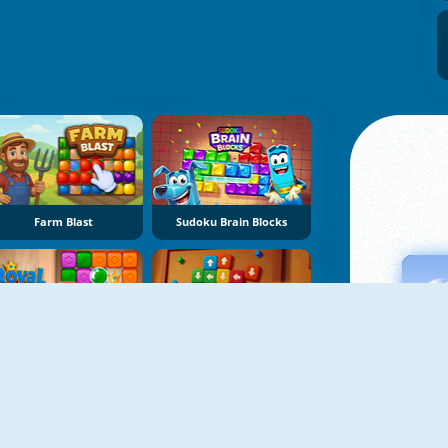
Farm Blast
Sudoku Brain Blocks
Royal Crown Blast
Sort Tiles: Tap Away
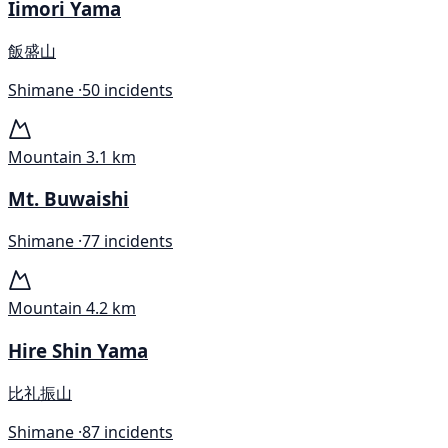
Iimori Yama
飯盛山
Shimane ·
50 incidents
Mountain
3.1 km
Mt. Buwaishi
Shimane ·
77 incidents
Mountain
4.2 km
Hire Shin Yama
比礼振山
Shimane ·
87 incidents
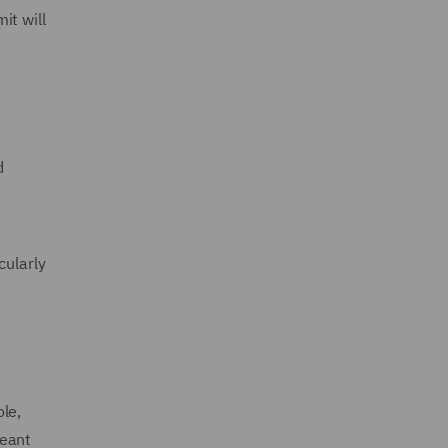
it will
d
cularly
le,
meant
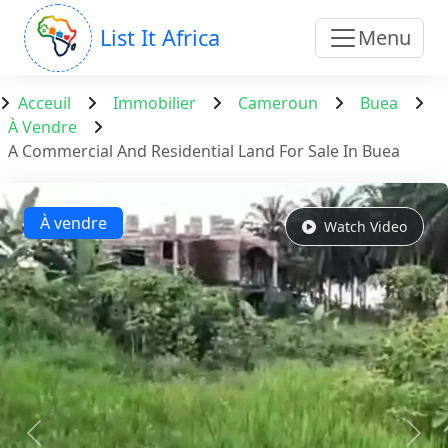
List It Africa
Menu
Acceuil
Immobilier
Cameroun
Buea
À Vendre
A Commercial And Residential Land For Sale In Buea
À vendre
Watch Video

EXERCISE AIM
Check every line above for the string "Buea", and copy the ones that have it.

WRITTEN SOLUTION
Buea
A Commercial And Residential Land For Sale In Buea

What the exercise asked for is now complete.